If you have ever had a hard boss, you know what I am talking about. Bosses sometimes act as though they own you, your life, your children, your time, your freedom, your thoughts, etc. They know, of course, that they do not and they will thereby deny any responsibility for your welfare, but when it comes to sacrificing your time, freedom, pride, family or anything else, they will not hesitate to expect or even demand such a sacrifice. This kind of relationship tends to make one feel as powerless as a babe in diapers. In response, we might work harder, sacrifice more or even compromise our standards in order to gain the approval of such a boss. As a result, we might think less of ourselves and most certainly be extremely unhappy.
Teachers might feel this way about overbearing parents. Parents might feel this way about teachers who refuse to give an inch. Adult children might feel this way about controlling parents and parents might feel this way about a manipulative child. A poor man might feel this way toward a bill collector and a businessman might feel this way toward a city council. The list is endless.
Victor Frankl, survivor of a Nazi prison camp, teaches us a principle that overrides all of these negative possibilities. He said that he discovered, almost by accident, that when he was in the most difficult circumstances, (a death camp for instance), he was able to carry on a conversation in his mind with his wife whom he loved. In that conversation he could hear her voice, speaking sweet words of love and friendship. As he heard those words and answered them in his mind, he began to feel joy and happiness. There he was in the midst of the worst-case scenario and he was feeling joy! This discovery taught him that he had the power within himself to be at peace and feel joy in spite of his surroundings.

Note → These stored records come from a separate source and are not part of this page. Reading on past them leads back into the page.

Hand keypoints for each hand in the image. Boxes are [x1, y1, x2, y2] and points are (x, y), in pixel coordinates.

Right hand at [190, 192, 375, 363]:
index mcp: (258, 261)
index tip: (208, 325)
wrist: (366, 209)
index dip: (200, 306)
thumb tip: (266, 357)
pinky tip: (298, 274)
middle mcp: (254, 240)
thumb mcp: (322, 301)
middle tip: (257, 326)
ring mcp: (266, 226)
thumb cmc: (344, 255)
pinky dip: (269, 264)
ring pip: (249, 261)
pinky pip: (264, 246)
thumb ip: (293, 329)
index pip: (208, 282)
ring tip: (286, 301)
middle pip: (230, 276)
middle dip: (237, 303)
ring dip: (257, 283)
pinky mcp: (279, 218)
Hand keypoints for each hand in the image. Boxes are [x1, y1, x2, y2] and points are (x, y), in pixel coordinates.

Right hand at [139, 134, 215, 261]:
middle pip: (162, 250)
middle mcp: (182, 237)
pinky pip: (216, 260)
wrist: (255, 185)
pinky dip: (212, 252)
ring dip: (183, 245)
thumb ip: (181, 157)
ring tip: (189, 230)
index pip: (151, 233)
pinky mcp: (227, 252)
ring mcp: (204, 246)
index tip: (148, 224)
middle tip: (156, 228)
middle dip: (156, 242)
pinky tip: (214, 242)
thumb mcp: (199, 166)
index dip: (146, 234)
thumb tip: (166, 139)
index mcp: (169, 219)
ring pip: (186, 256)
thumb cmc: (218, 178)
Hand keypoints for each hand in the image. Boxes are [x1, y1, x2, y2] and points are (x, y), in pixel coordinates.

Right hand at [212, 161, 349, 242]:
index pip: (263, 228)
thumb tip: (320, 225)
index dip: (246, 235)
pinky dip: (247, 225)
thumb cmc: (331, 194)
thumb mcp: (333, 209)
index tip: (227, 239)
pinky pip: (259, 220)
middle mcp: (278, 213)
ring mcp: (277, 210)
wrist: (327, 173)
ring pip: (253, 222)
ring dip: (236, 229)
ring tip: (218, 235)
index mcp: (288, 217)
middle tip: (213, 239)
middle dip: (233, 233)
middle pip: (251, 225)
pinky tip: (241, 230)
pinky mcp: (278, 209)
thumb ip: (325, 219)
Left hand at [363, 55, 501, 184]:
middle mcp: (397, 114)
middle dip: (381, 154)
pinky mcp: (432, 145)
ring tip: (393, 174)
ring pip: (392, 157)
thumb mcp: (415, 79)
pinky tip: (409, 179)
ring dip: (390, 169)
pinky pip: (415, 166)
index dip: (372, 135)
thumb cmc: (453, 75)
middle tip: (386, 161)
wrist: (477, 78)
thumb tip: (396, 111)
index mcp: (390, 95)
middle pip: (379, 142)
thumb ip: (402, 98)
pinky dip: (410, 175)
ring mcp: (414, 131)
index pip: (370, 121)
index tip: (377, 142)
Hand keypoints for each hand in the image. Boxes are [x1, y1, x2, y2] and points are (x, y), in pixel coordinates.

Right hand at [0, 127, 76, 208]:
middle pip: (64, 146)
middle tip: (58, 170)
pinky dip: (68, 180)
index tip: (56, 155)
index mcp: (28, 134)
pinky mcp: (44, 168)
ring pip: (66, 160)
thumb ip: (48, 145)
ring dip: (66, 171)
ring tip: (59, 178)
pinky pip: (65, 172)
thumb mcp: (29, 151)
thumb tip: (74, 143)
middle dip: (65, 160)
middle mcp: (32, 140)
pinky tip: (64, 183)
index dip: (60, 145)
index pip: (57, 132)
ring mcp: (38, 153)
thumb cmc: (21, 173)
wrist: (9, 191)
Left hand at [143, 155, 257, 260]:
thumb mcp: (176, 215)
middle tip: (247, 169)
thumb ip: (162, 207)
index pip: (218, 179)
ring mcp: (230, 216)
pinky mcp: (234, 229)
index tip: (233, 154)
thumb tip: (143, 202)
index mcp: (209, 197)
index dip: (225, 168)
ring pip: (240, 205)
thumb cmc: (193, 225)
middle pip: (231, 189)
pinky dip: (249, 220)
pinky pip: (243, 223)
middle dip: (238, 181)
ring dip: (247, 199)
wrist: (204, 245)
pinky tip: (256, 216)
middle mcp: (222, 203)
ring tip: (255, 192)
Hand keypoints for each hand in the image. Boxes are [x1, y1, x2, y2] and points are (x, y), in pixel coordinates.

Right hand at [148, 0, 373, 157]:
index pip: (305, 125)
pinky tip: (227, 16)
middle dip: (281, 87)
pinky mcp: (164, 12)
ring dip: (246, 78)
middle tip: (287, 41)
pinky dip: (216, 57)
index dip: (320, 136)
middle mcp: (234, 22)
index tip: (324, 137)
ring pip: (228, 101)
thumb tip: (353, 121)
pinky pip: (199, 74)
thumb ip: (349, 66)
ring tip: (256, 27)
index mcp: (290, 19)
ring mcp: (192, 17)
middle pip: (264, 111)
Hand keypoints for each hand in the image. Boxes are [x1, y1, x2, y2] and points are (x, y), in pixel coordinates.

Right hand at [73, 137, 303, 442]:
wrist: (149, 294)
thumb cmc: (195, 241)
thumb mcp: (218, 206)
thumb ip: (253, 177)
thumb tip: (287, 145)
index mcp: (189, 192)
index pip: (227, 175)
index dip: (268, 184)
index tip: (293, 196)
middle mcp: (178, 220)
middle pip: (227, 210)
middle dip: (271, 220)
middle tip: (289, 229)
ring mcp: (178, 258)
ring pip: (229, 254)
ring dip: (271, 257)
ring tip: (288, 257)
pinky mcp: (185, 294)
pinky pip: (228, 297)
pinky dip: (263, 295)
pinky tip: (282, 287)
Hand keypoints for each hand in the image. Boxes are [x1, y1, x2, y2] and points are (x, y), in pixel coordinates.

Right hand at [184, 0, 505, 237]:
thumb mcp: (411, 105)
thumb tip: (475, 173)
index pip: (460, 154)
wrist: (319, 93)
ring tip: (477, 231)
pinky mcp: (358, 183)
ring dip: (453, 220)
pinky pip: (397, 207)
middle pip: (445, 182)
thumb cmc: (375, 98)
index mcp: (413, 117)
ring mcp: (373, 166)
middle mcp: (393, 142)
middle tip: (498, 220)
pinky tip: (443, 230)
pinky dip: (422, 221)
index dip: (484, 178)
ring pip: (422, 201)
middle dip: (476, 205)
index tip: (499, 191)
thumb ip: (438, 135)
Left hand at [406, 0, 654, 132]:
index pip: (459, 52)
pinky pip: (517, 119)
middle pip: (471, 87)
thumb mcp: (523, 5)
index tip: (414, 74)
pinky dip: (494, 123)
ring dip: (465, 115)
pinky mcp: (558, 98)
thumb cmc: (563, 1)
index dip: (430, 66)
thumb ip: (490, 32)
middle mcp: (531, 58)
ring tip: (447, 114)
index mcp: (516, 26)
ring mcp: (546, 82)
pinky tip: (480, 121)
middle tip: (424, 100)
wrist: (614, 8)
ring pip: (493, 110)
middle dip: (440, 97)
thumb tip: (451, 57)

For me, there is one person whose approval must be met at all costs. When I approve of myself, when I ask myself what I think of me, when I have accepted, validated and approved of my own actions, behaviors, thoughts, words, life etc. then I have done what Victor Frankl did. I have achieved peace amidst war, harmony in the face of discord, power instead of impotence. Like Victor Frankl, I can carry on a conversation in my mind with the one person who knows me perfectly and can give the most honest assessment of me. All the validation and approval from outside sources can never replace self-approval. And though you have the friendship of the whole world and do not accept yourself, happiness will still be out of reach. Like Dorothy in “The Wizard of Oz” who needed to realize that her happiness was waiting for her in her own back yard, approval, acceptance and happiness may be closer than we think.